Gare aux premiers contacts

Les chiens s’intéressent moins au tactile. Chiots, ils lèchent beaucoup, mordillent souvent et se frottent. Adultes, ils se laissent davantage porter par l’humain. "Les chiens se laissent caresser, mais en réalité, ils le tolèrent souvent sans plaisir", explique Eléonore Buffet. Il faut donc rester prudent et observer le chien. Tout dépend de son tempérament, il peut très bien se coucher sur le dos de lui-même et attendre vos caresses. Si l’envie vous dévore de toucher un chien inconnu, la comportementaliste préconise de préférer le flanc et le dos à la tête et au cou, plus sensibles. "S’il est manipulé avec bienveillance et qu’il rencontre du monde depuis qu’il est petit, il devrait apprécier", tempère la spécialiste.

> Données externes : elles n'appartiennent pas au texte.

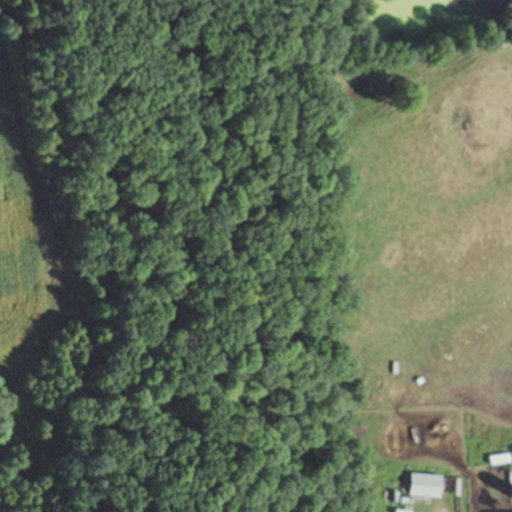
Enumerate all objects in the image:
building: (426, 486)
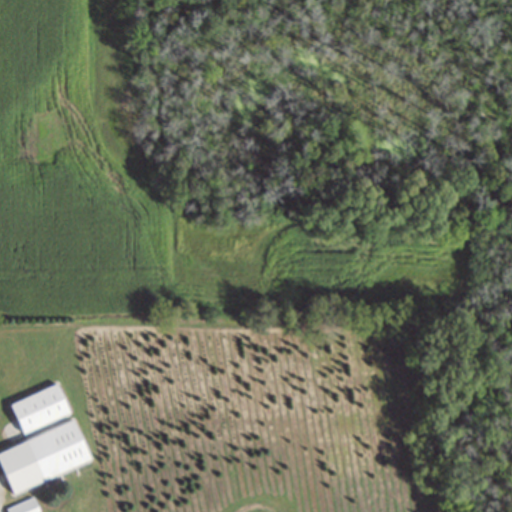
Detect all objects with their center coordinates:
building: (39, 410)
building: (43, 458)
building: (24, 507)
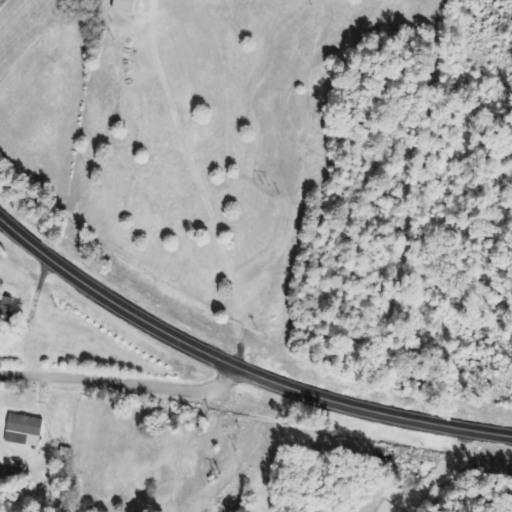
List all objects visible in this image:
building: (126, 5)
building: (6, 306)
road: (236, 370)
road: (121, 385)
building: (28, 427)
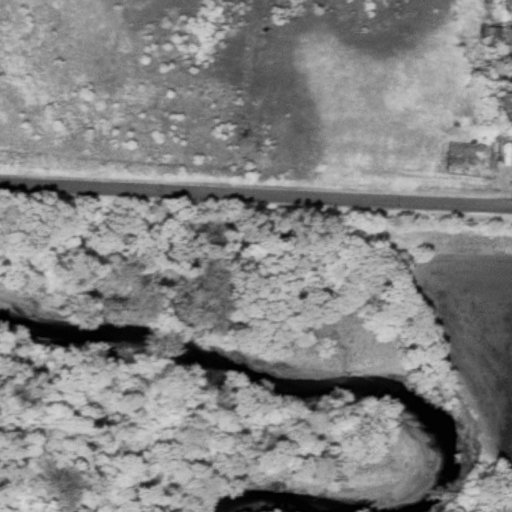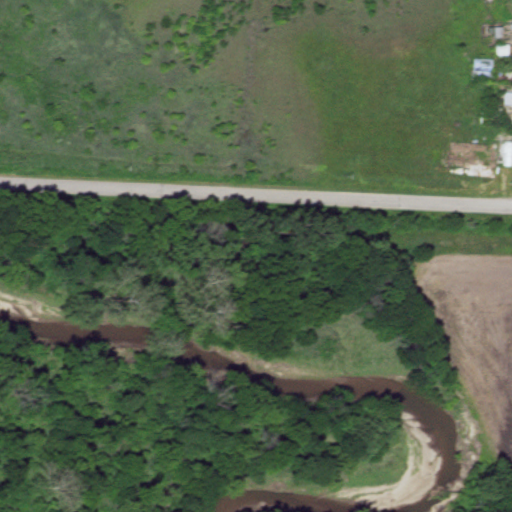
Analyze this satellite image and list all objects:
building: (480, 67)
road: (256, 192)
river: (370, 393)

Enfin, si lors d’une première rencontre avec un chien vous exprimer de la tension, de la peur ou du rejet, l’animal le détectera immédiatement. Ces signaux involontaires peuvent le faire réagir ou l’angoisser tout autant. Eléonore Buffet rappelle que les risques de morsures existent toujours. Les études, peu précises, font état de "plusieurs milliers d’hospitalisations après des morsures de chiens par an en France." Elles arrivent souvent dans la sphère privée après un défaut de compréhension avec le chien. Elles touchent principalement les enfants. Pour Eléonore Buffet, aucune fatalité : "Nous devons les sensibiliser à la communication avec les chiens. Un enfant doit rester en sécurité face à un chien pas disposé ou mal à l’aise, par exemple. Nous pourrions éviter beaucoup d’accidents."